Dr. Davis, who describes herself as “a nurse first,” started her medical center career as a certified nurse assistant at Clarkson Hospital 21 years ago. She mentions two keys to her success:

  • A belatedly discovered love of learning. “I got my GED. I started on my college track, and I got my first degree. I thought, ‘Well, let’s go to the next degree.’ Then I thought, ‘Let’s go all the way.’ It was a personal goal and challenge for me, after not liking education and dropping out of high school, to show myself that I could do that.”
  • Many supportive mentors at UNMC and Nebraska Medicine, especially over the past eight years. “I credit Dr. Nada Fadul, Dr. Jasmine Marcelin, Dr. Marcia Shade, Dr. Shirley Delair, Dr. Sheritta Strong, for pulling me along. I was going to stay in my clinic and work as a nurse. But if you dream big and find colleagues who will push you, who will pull out your strengths, you can in turn walk in your leadership, because I believe we’re all leaders.”

As the inaugural UNMC Community Collaborative Academy, Dr. Davis helped spearhead this falls Community Engagement Day (CED) for M1 students. The mission of the academy is to engage community partners to directly educate medical students who will be caring for the populations and communities they serve. During the CED, M1 students go out and visit with community partners and learn on site, at times with direct testimony from clients, about the support the organizations provide and how they help address health disparities, the challenges and barriers their clients face.
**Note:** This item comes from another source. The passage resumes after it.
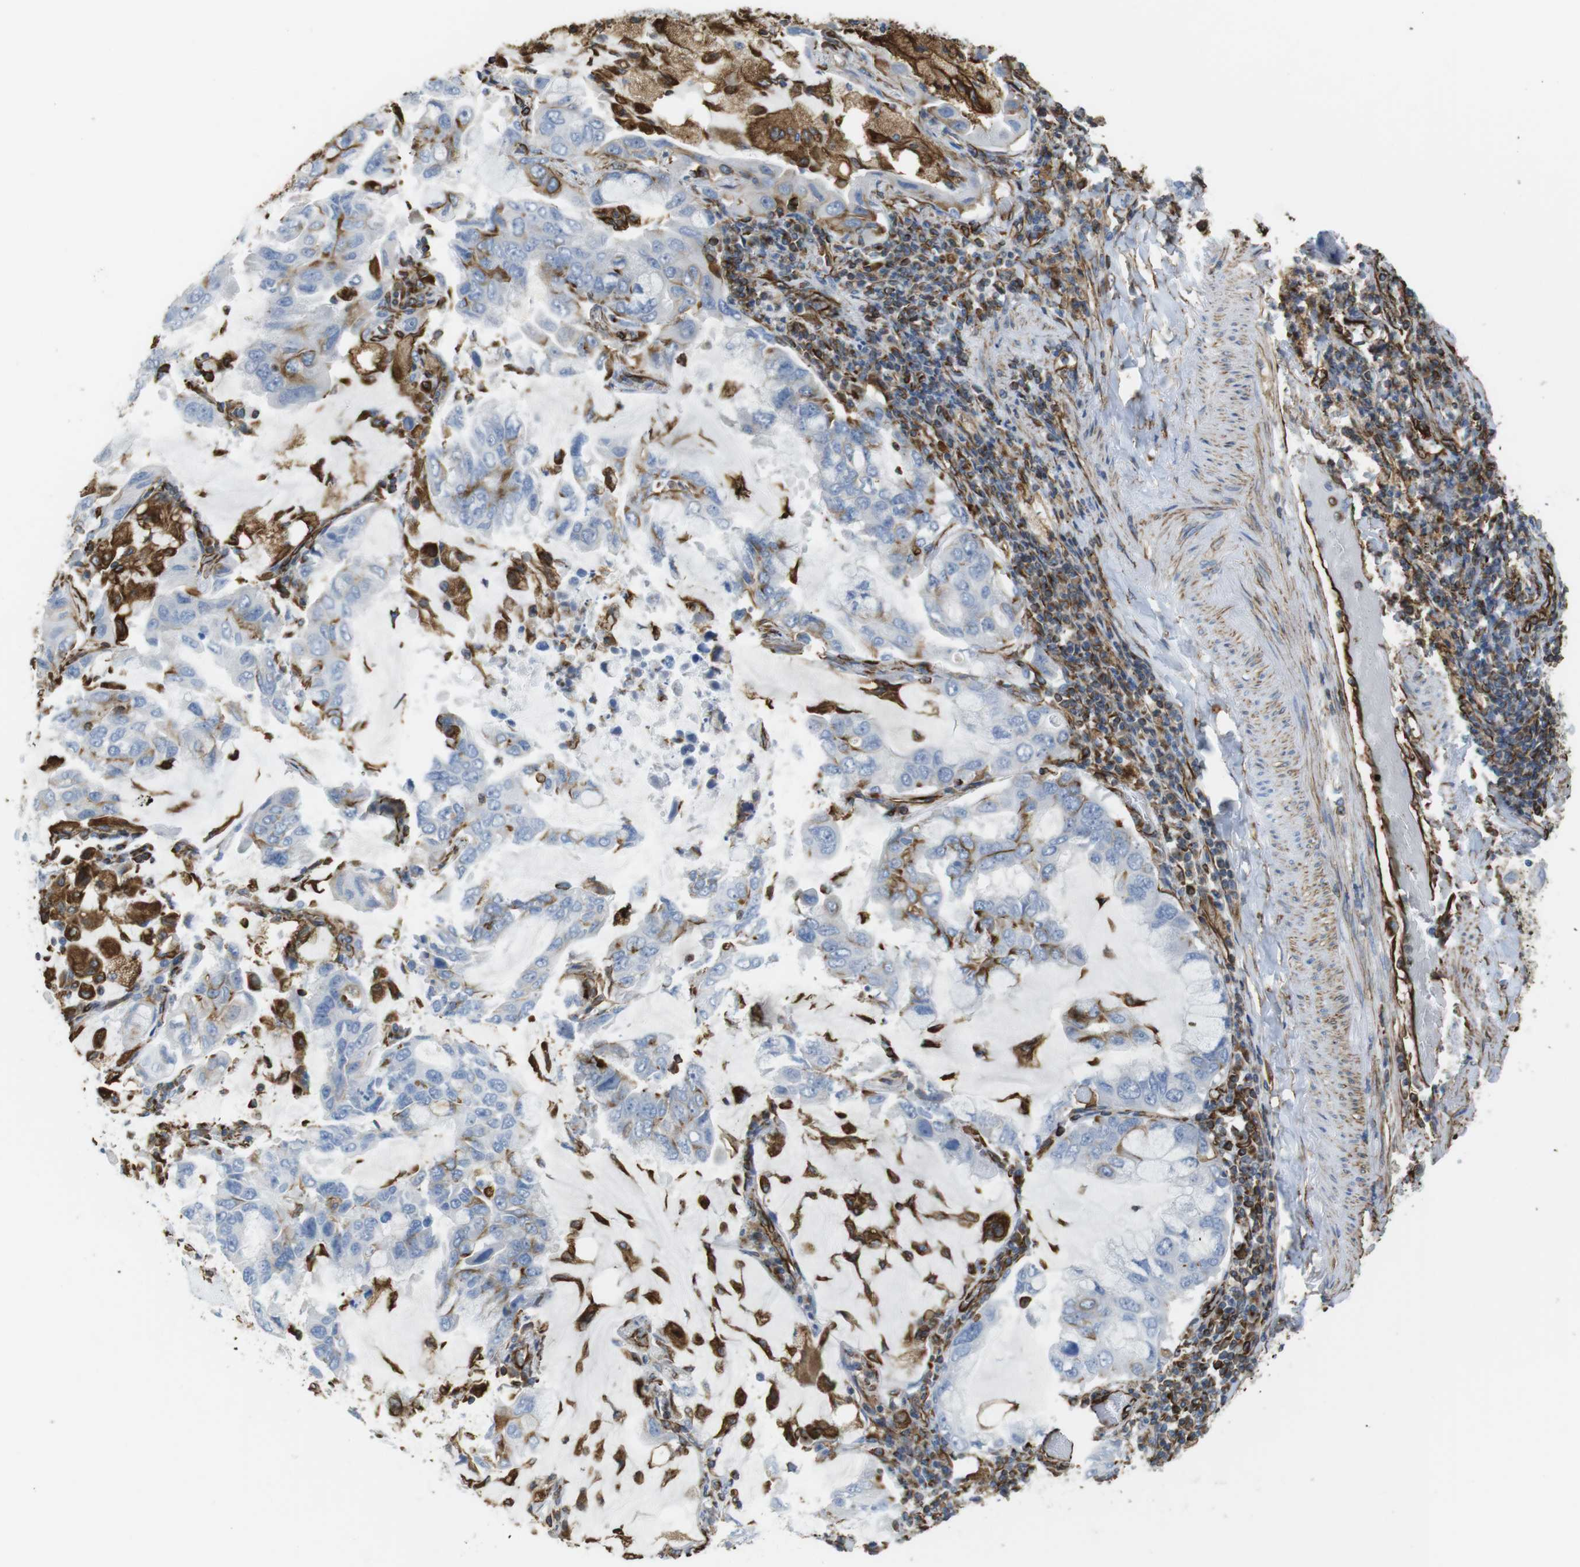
{"staining": {"intensity": "negative", "quantity": "none", "location": "none"}, "tissue": "lung cancer", "cell_type": "Tumor cells", "image_type": "cancer", "snomed": [{"axis": "morphology", "description": "Adenocarcinoma, NOS"}, {"axis": "topography", "description": "Lung"}], "caption": "The immunohistochemistry photomicrograph has no significant staining in tumor cells of lung adenocarcinoma tissue.", "gene": "RALGPS1", "patient": {"sex": "male", "age": 64}}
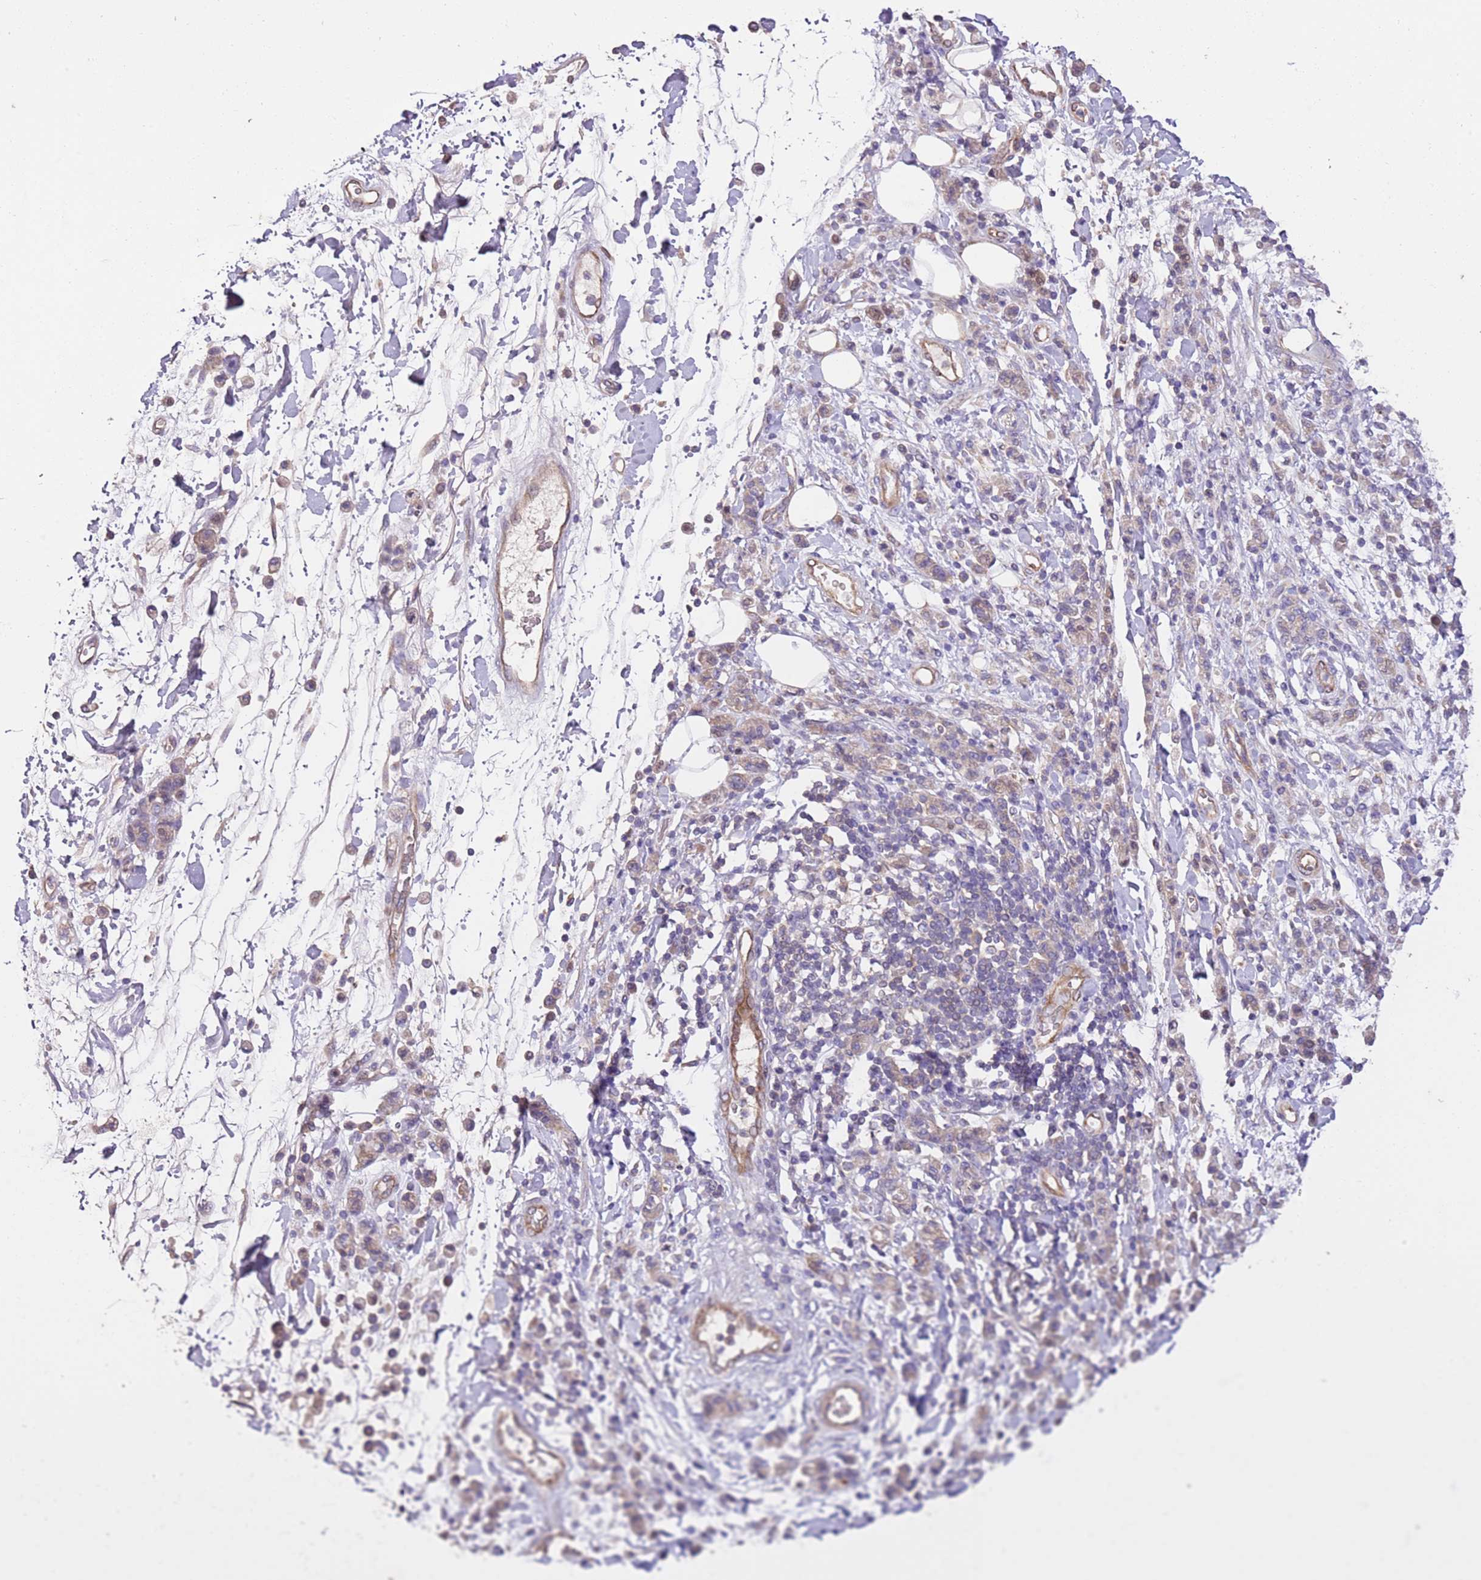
{"staining": {"intensity": "weak", "quantity": "25%-75%", "location": "cytoplasmic/membranous"}, "tissue": "stomach cancer", "cell_type": "Tumor cells", "image_type": "cancer", "snomed": [{"axis": "morphology", "description": "Adenocarcinoma, NOS"}, {"axis": "topography", "description": "Stomach"}], "caption": "High-magnification brightfield microscopy of stomach cancer (adenocarcinoma) stained with DAB (brown) and counterstained with hematoxylin (blue). tumor cells exhibit weak cytoplasmic/membranous staining is seen in about25%-75% of cells.", "gene": "FAM89B", "patient": {"sex": "male", "age": 77}}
“Every medical student should understand what they face in caring for our populations and our communities from actually going into the community and hearing directly from community partners,” Dr. Davis said.

The October event received positive feedback from both students and community partners.

“Simply going into the community and observing our community firsthand, instead of simply talking about it, is what made this event successful,” one student said.

“I enjoyed getting to connect with organizations outside of UNMC. So much of our education revolves around the UNMC campus. Having the opportunity to expand beyond the campus and interact with leaders who are actively plugged in and making differences in the lives of Omaha residents was an experience that I will treasure for the rest of my life as a person and physician,” another student said.

Dr. Davis has been involved in community engagement activities for medical students since 2019. Most recently she has been a health equity educator for the UNMC Extension for Community Healthcare Outcomes collaborative (ECHO) in the UNMC Division of Infectious Diseases.

“I was able to give input and feedback, sit in on some brainstorming meetings and discussions regarding the health inequities and disparities seen in the community and among my patient populations,” she said.

When the academy was created, Dr. Davis was finishing her doctoral degree in health care education and leadership. Being named the director was a match made in heaven, she said. As an Omaha native, Dr. Davis’ experience in the community is key in building and maintaining relationships with UNMC’s community partners.

Dr. Davis is proud to be part of UNMC and Nebraska Medicine and to help the organizations reach their goals of incorporating community engagement into medical school training.

“Don’t stop believing. Work hard. This organization allows for you to move and pivot and grow — for me, to dream beyond what I ever thought or imagined. And that’s with the help of great mentors along the way.”